Entre débrouillardise et insécurité, les enfants vendeurs de Bitam sous les projecteurs
Les vacances scolaires riment souvent avec détente pour les élèves. À Bitam, dans la province du Woleu-Ntem, elles sont aussi, pour de nombreux enfants, l’occasion de s’initier au petit commerce ambulant. Avec des fruits, friandises, boissons fraîches ou autres produits de consommation courante, ils sillonnent les artères de la commune dans l’espoir d’occuper utilement leur temps libre et d’apporter un soutien financier à leurs parents, notamment pour contribuer à la préparation de leur trousseau pour la prochaine rentrée scolaire. Si cette démarche traduit un élan de solidarité familiale, elle soulève néanmoins de sérieuses préoccupations en matière de protection de l’enfance, au point d’avoir conduit les autorités sociales à intervenir.

Quelques enfants s’adonnant à la vente à la sauvette dans la ville de Bitam sensibilisés au Centre social. © Direct9
Le Centre social de Bitam, avec l’appui du Commissariat de police de la ville, a organisé, le 8 juillet, une opération de sensibilisation visant à lutter contre l’exposition des mineurs aux dangers de la rue. Sept enfants âgés de 8 à 14 ans ont ainsi été interpellés alors qu’ils pratiquaient la vente à la sauvette. L’objectif de cette initiative, rapporte Direct9, qui dévoile cette actualité, n’était pas de sanctionner les familles, mais de rappeler leur responsabilité en matière de protection des plus jeunes. «Cette intervention a permis d’interpeller sept mineurs, âgés de 8 à 14 ans, qui vendaient divers produits dans les rues de la commune. Au-delà de cette action, l’objectif était avant tout de sensibiliser les familles sur les risques auxquels ces enfants sont quotidiennement exposés», ont indiqué les responsables de l’opération.

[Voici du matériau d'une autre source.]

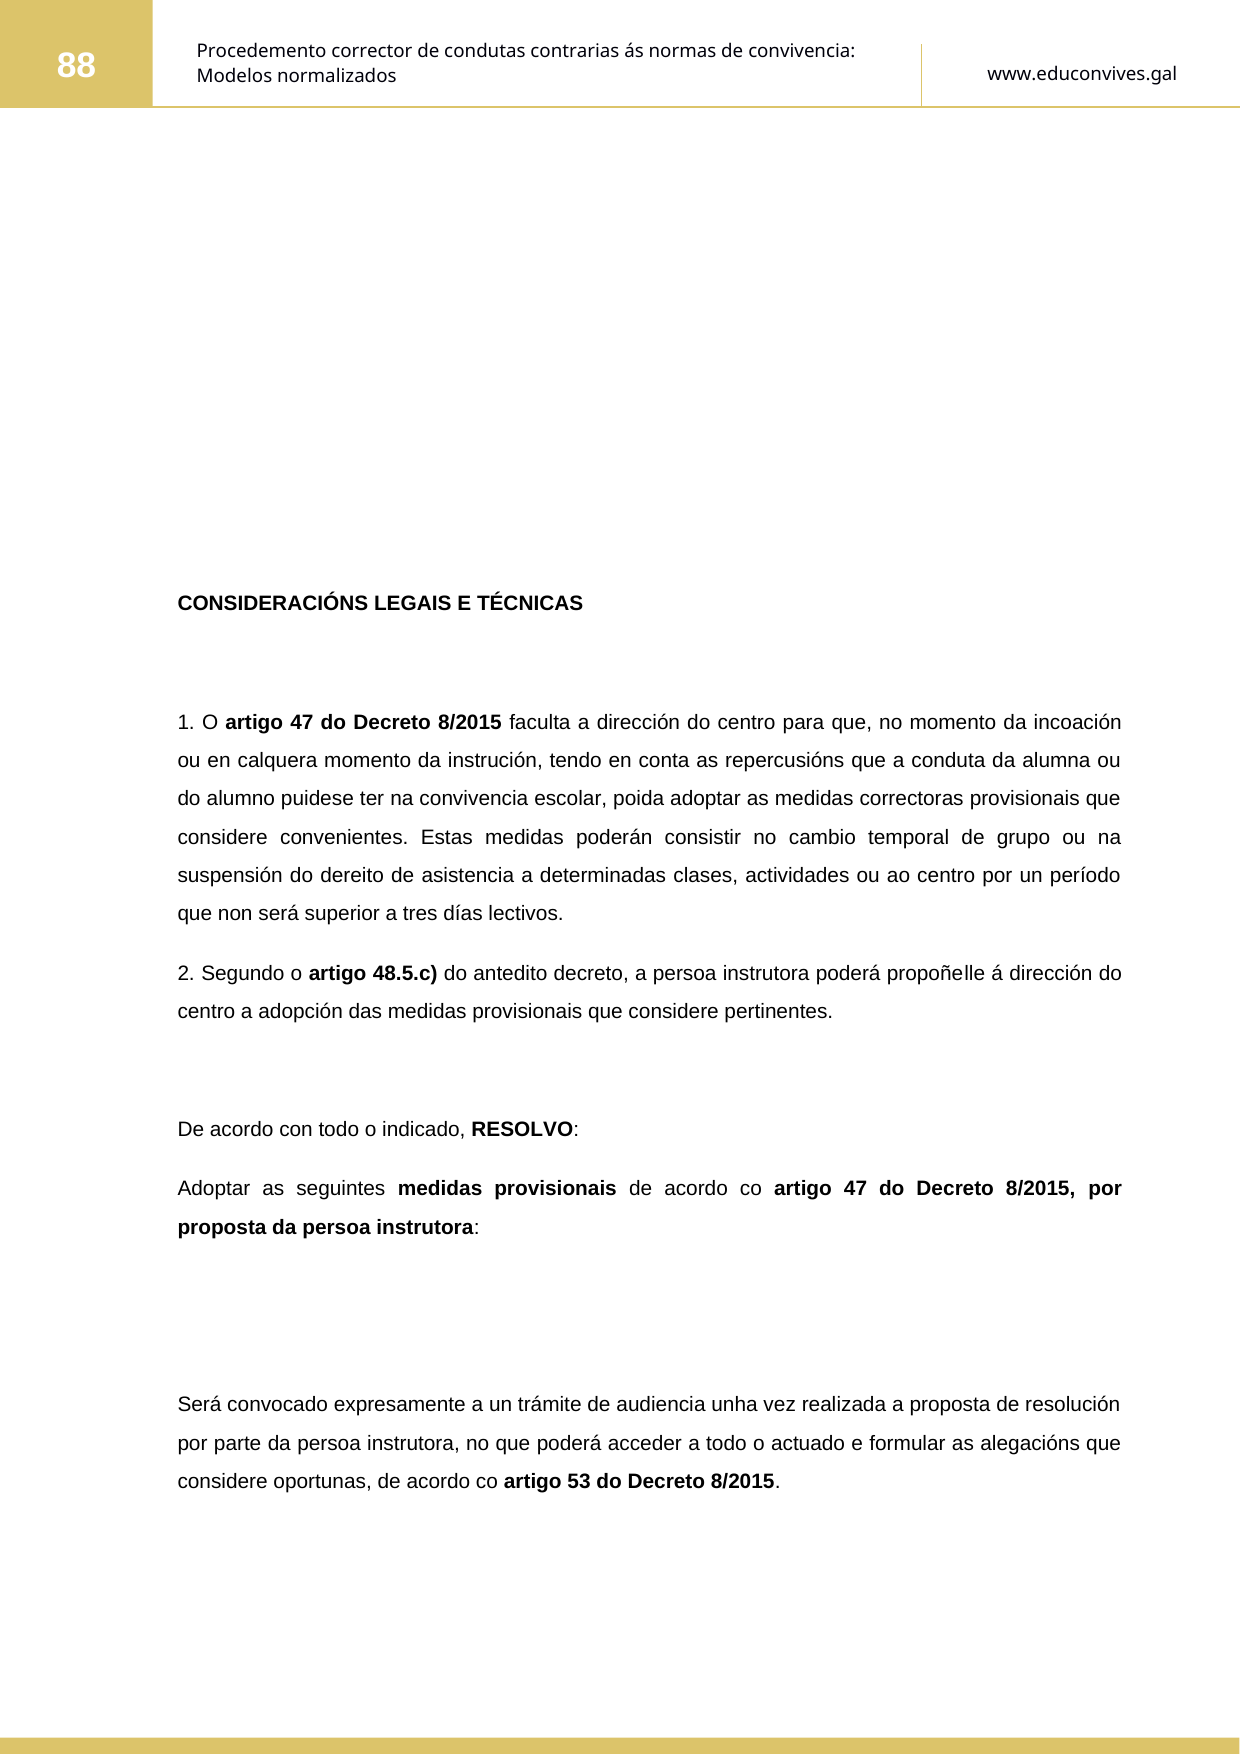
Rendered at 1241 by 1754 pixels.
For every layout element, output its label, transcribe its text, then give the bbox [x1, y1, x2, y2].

Les spécialistes de la protection de l’enfance soulignent, en effet, que les enfants livrés à eux-mêmes dans les espaces publics sont confrontés à de multiples dangers. Les longues heures passées au bord des routes les exposent aux accidents de circulation, tandis que leur vulnérabilité peut favoriser les enlèvements, les agressions physiques ou sexuelles, les violences, l’exploitation économique, voire les réseaux de traite des enfants. À cela s’ajoutent les risques liés aux mauvaises fréquentations, à la consommation de substances illicites ou encore à la déscolarisation progressive lorsque l’activité commerciale prend le pas sur les apprentissages. «Chaque enfant qui passe ses journées dans la rue est une cible potentielle. Enlèvements, agressions sexuelles, violences physiques, accidents de circulation ou encore exploitation économique sont autant de menaces qui pèsent sur ces jeunes, privés de la protection dont ils ont besoin», rappelle-t-on du côté du Centre social.

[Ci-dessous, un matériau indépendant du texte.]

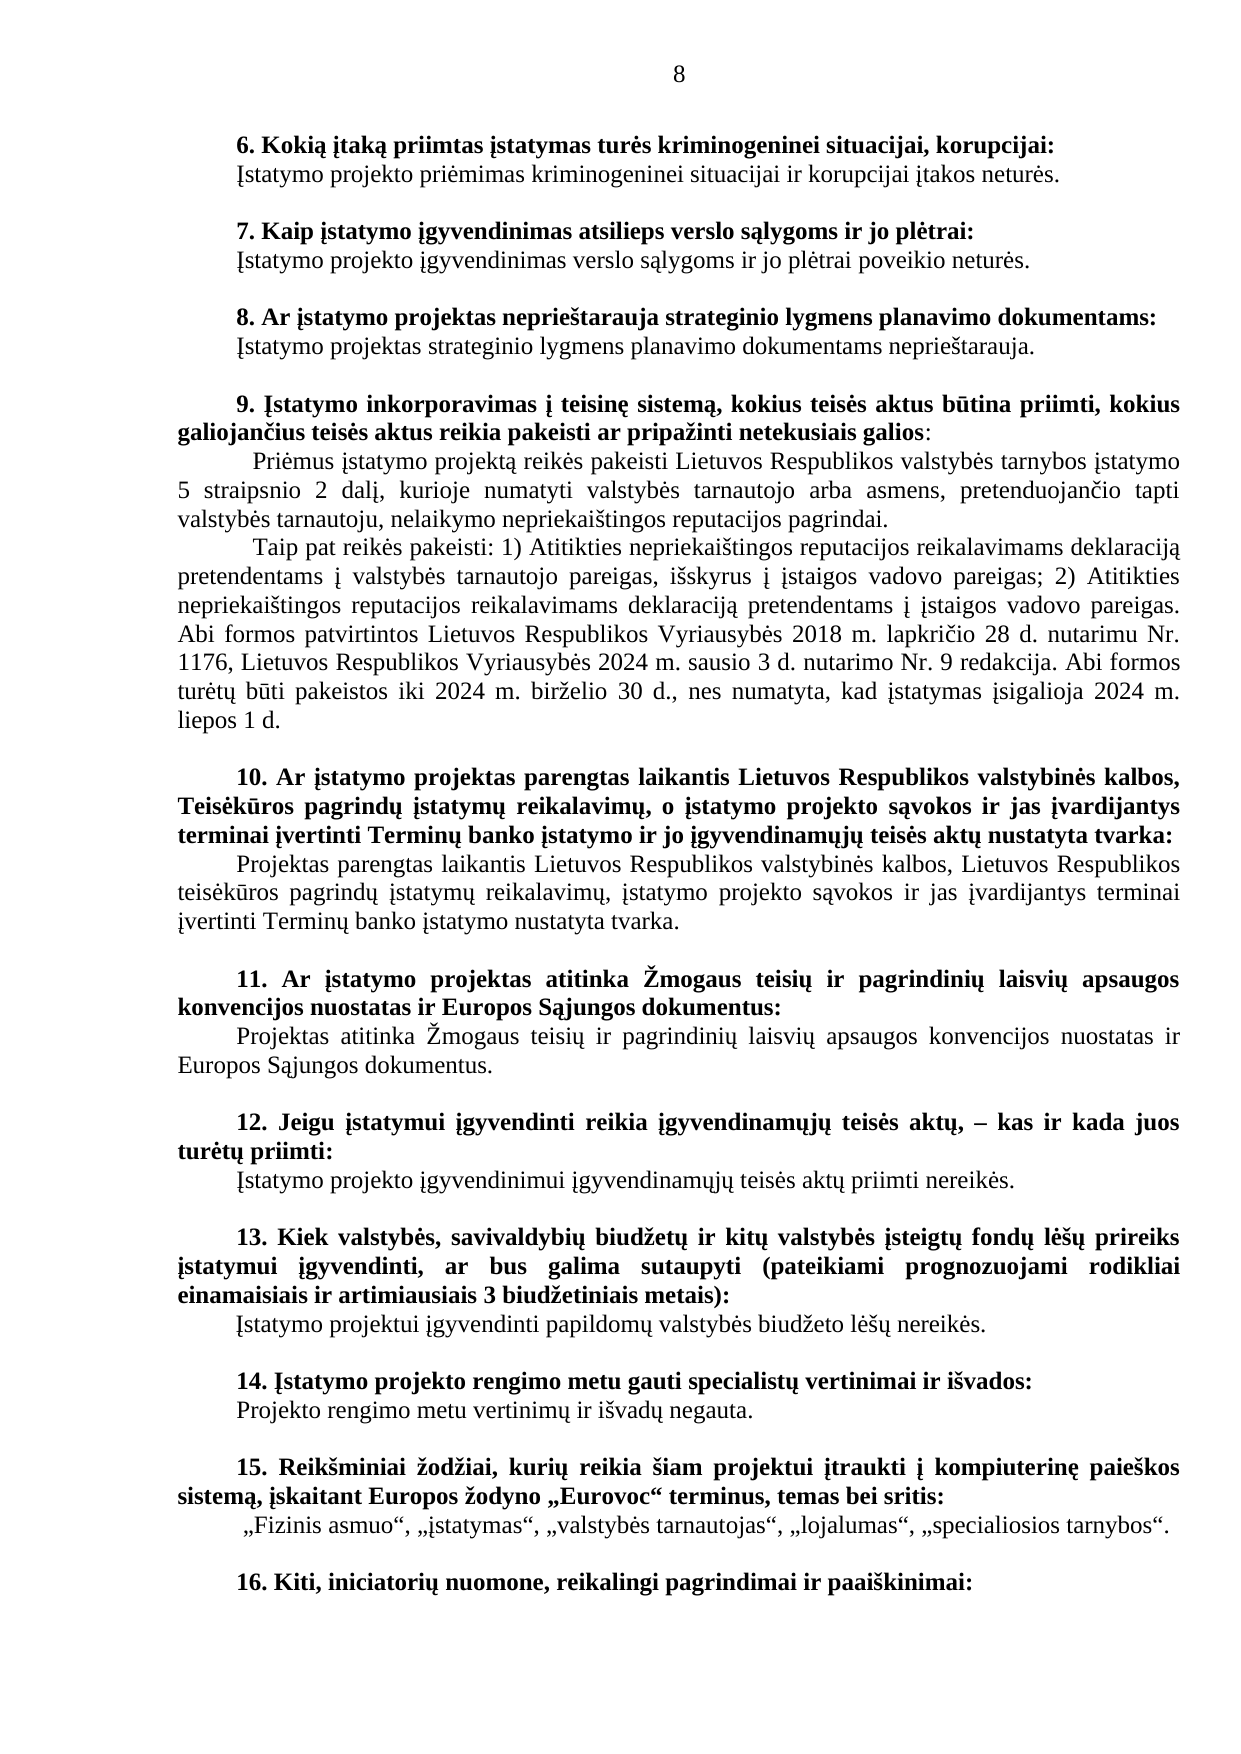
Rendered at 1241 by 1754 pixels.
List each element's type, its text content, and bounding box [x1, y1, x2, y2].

text Įstatymo projekto priėmimas kriminogeninei situacijai ir korupcijai įtakos neturės. [177, 159, 1181, 187]
text „Fizinis asmuo“, „įstatymas“, „valstybės tarnautojas“, „lojalumas“, „specialiosios tarnybos“. [177, 1510, 1181, 1539]
text Projektas parengtas laikantis Lietuvos Respublikos valstybinės kalbos, Lietuvos Respublikos teisėkūros pagrindų įstatymų reikalavimų, įstatymo projekto sąvokos ir jas įvardijantys terminai įvertinti Terminų banko įstatymo nustatyta tvarka. [177, 849, 1181, 935]
text 14. Įstatymo projekto rengimo metu gauti specialistų vertinimai ir išvados: [177, 1366, 1181, 1395]
text Projekto rengimo metu vertinimų ir išvadų negauta. [177, 1395, 1181, 1424]
text 8. Ar įstatymo projektas neprieštarauja strateginio lygmens planavimo dokumentams: [177, 302, 1181, 331]
text Projektas atitinka Žmogaus teisių ir pagrindinių laisvių apsaugos konvencijos nuostatas ir Europos Sąjungos dokumentus. [177, 1021, 1181, 1079]
text 16. Kiti, iniciatorių nuomone, reikalingi pagrindimai ir paaiškinimai: [177, 1567, 1181, 1596]
text 9. Įstatymo inkorporavimas į teisinę sistemą, kokius teisės aktus būtina priimti, kokius galiojančius teisės aktus reikia pakeisti ar pripažinti netekusiais galios: [177, 389, 1181, 446]
text Įstatymo projekto įgyvendinimas verslo sąlygoms ir jo plėtrai poveikio neturės. [177, 245, 1181, 274]
text 11. Ar įstatymo projektas atitinka Žmogaus teisių ir pagrindinių laisvių apsaugos konvencijos nuostatas ir Europos Sąjungos dokumentus: [177, 964, 1181, 1021]
text Taip pat reikės pakeisti: 1) Atitikties nepriekaištingos reputacijos reikalavimams deklaraciją pretendentams į valstybės tarnautojo pareigas, išskyrus į įstaigos vadovo pareigas; 2) Atitikties nepriekaištingos reputacijos reikalavimams deklaraciją pretendentams į įstaigos vadovo pareigas. Abi formos patvirtintos Lietuvos Respublikos Vyriausybės 2018 m. lapkričio 28 d. nutarimu Nr. 1176, Lietuvos Respublikos Vyriausybės 2024 m. sausio 3 d. nutarimo Nr. 9 redakcija. Abi formos turėtų būti pakeistos iki 2024 m. birželio 30 d., nes numatyta, kad įstatymas įsigalioja 2024 m. liepos 1 d. [177, 532, 1181, 734]
text Priėmus įstatymo projektą reikės pakeisti Lietuvos Respublikos valstybės tarnybos įstatymo 5 straipsnio 2 dalį, kurioje numatyti valstybės tarnautojo arba asmens, pretenduojančio tapti valstybės tarnautoju, nelaikymo nepriekaištingos reputacijos pagrindai. [177, 446, 1181, 532]
text 7. Kaip įstatymo įgyvendinimas atsilieps verslo sąlygoms ir jo plėtrai: [177, 216, 1181, 245]
text 10. Ar įstatymo projektas parengtas laikantis Lietuvos Respublikos valstybinės kalbos, Teisėkūros pagrindų įstatymų reikalavimų, o įstatymo projekto sąvokos ir jas įvardijantys terminai įvertinti Terminų banko įstatymo ir jo įgyvendinamųjų teisės aktų nustatyta tvarka: [177, 762, 1181, 849]
text 15. Reikšminiai žodžiai, kurių reikia šiam projektui įtraukti į kompiuterinę paieškos sistemą, įskaitant Europos žodyno „Eurovoc“ terminus, temas bei sritis: [177, 1452, 1181, 1510]
text 12. Jeigu įstatymui įgyvendinti reikia įgyvendinamųjų teisės aktų, – kas ir kada juos turėtų priimti: [177, 1107, 1181, 1165]
text Įstatymo projekto įgyvendinimui įgyvendinamųjų teisės aktų priimti nereikės. [177, 1165, 1181, 1194]
text 6. Kokią įtaką priimtas įstatymas turės kriminogeninei situacijai, korupcijai: [177, 130, 1181, 159]
text 13. Kiek valstybės, savivaldybių biudžetų ir kitų valstybės įsteigtų fondų lėšų prireiks įstatymui įgyvendinti, ar bus galima sutaupyti (pateikiami prognozuojami rodikliai einamaisiais ir artimiausiais 3 biudžetiniais metais): [177, 1222, 1181, 1309]
text Įstatymo projektui įgyvendinti papildomų valstybės biudžeto lėšų nereikės. [177, 1309, 1181, 1337]
text Įstatymo projektas strateginio lygmens planavimo dokumentams neprieštarauja. [177, 331, 1181, 360]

Si cette structure s’investit dans de tels dossiers, c’est parce qu’elle est chargée d’assurer la prévention des situations de vulnérabilité, d’accompagner les familles et de veiller au respect des droits fondamentaux des enfants. Son rôle consiste autant à sensibiliser qu’à orienter les parents vers des solutions permettant d’éviter que les mineurs ne soient exposés à des activités susceptibles de compromettre leur développement physique, psychologique et moral. Pour les autorités sociales, les vacances doivent demeurer «un moment de sécurité, d’éducation et de vie familiale», où les enfants peuvent grandir dans un environnement protecteur. «Aucune activité commerciale ne saurait justifier qu’un enfant soit exposé aux dangers de la rue. Protéger un enfant aujourd’hui, c’est préserver son avenir et construire une société plus sûre et plus responsable pour demain», insistent-elles.